╔══

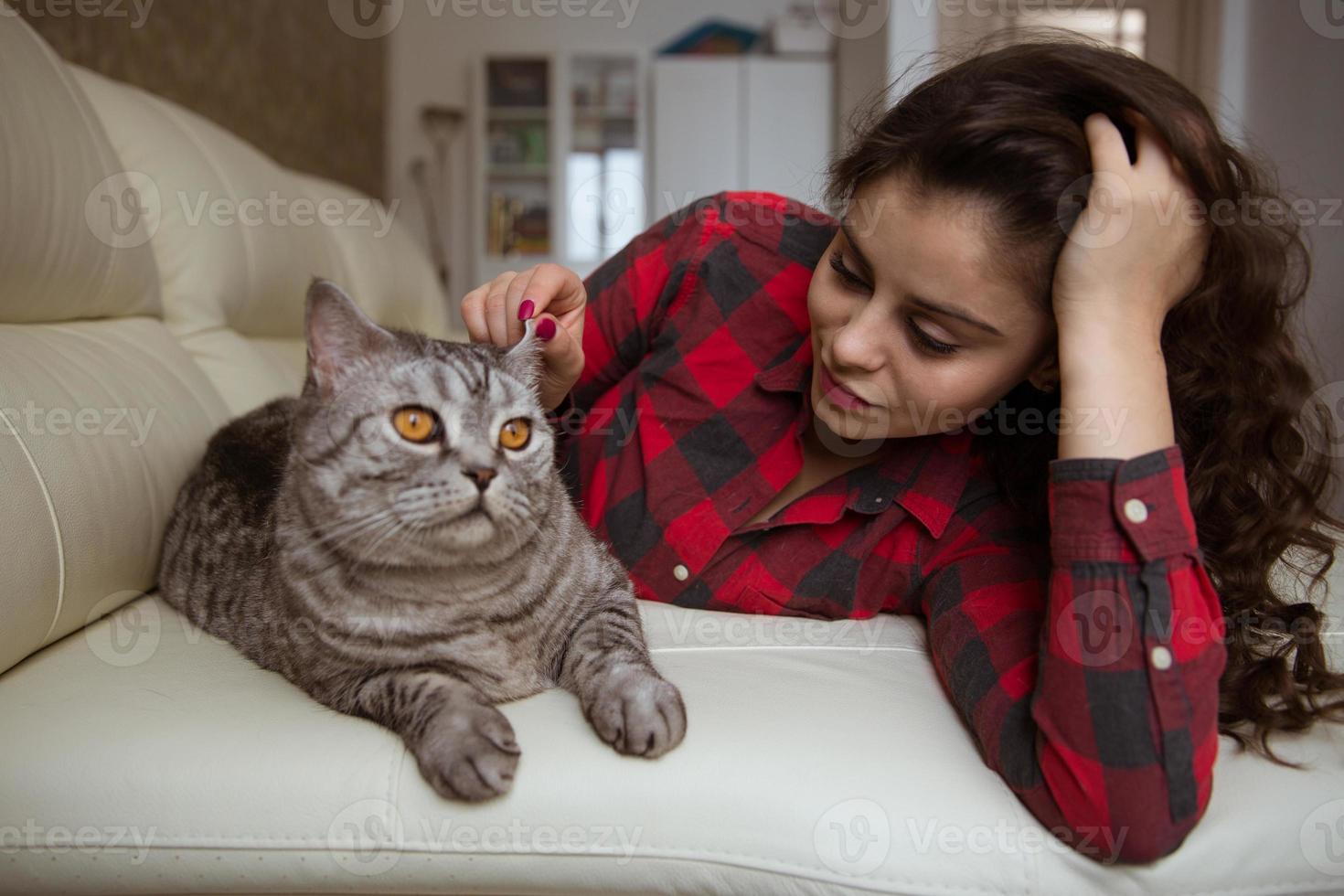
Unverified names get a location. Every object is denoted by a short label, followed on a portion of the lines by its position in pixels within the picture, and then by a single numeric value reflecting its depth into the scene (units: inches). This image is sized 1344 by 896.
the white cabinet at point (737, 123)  180.2
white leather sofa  29.8
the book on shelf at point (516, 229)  203.2
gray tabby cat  31.6
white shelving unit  197.3
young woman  31.0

╚══

_TASK OBJECTIVE:_ Repeat the listing verbatim, pictures excluded.

_THE COMPLETED TASK:_
Unverified names get a location. Every object is denoted by a short label, followed on a portion of the lines by its position in pixels within the picture, and then by a single numeric value reflecting its depth into the scene (units: inches). This image is sized 1344 by 896.
the white cabinet at point (737, 123)  180.2
white leather sofa  29.8
the book on shelf at point (516, 229)  203.2
gray tabby cat  31.6
white shelving unit  197.3
young woman  31.0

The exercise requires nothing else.